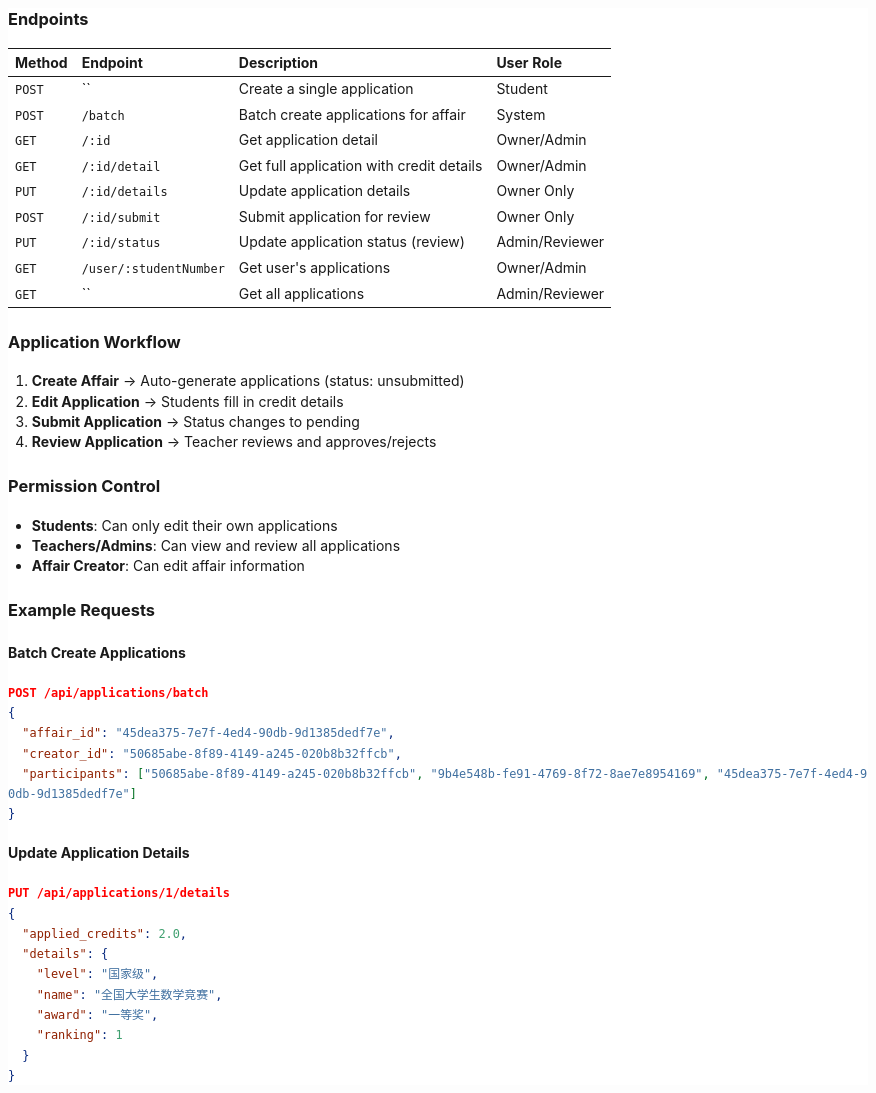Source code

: ### Endpoints

| Method | Endpoint                        | Description                           | User Role      |
| :----- | :------------------------------ | :------------------------------------ | :------------- |
| `POST` | ``                              | Create a single application           | Student        |
| `POST` | `/batch`                        | Batch create applications for affair  | System         |
| `GET`  | `/:id`                          | Get application detail                | Owner/Admin    |
| `GET`  | `/:id/detail`                   | Get full application with credit details | Owner/Admin |
| `PUT`  | `/:id/details`                  | Update application details            | Owner Only     |
| `POST` | `/:id/submit`                   | Submit application for review         | Owner Only     |
| `PUT`  | `/:id/status`                   | Update application status (review)    | Admin/Reviewer |
| `GET`  | `/user/:studentNumber`          | Get user's applications               | Owner/Admin    |
| `GET`  | ``                              | Get all applications                  | Admin/Reviewer |

### Application Workflow

1. **Create Affair** → Auto-generate applications (status: unsubmitted)
2. **Edit Application** → Students fill in credit details
3. **Submit Application** → Status changes to pending
4. **Review Application** → Teacher reviews and approves/rejects

### Permission Control

- **Students**: Can only edit their own applications
- **Teachers/Admins**: Can view and review all applications
- **Affair Creator**: Can edit affair information

### Example Requests

#### Batch Create Applications
```json
POST /api/applications/batch
{
  "affair_id": "45dea375-7e7f-4ed4-90db-9d1385dedf7e",
  "creator_id": "50685abe-8f89-4149-a245-020b8b32ffcb",
  "participants": ["50685abe-8f89-4149-a245-020b8b32ffcb", "9b4e548b-fe91-4769-8f72-8ae7e8954169", "45dea375-7e7f-4ed4-90db-9d1385dedf7e"]
}
```

#### Update Application Details
```json
PUT /api/applications/1/details
{
  "applied_credits": 2.0,
  "details": {
    "level": "国家级",
    "name": "全国大学生数学竞赛",
    "award": "一等奖",
    "ranking": 1
  }
}
```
::::
## [What to produce]
Retype, in the same exact form, the lines of the material above from the line holding "Method | Endpoint" through the line holding "Create a single".

## [Answer]
| Method | Endpoint                        | Description                           | User Role      |
| :----- | :------------------------------ | :------------------------------------ | :------------- |
| `POST` | ``                              | Create a single application           | Student        |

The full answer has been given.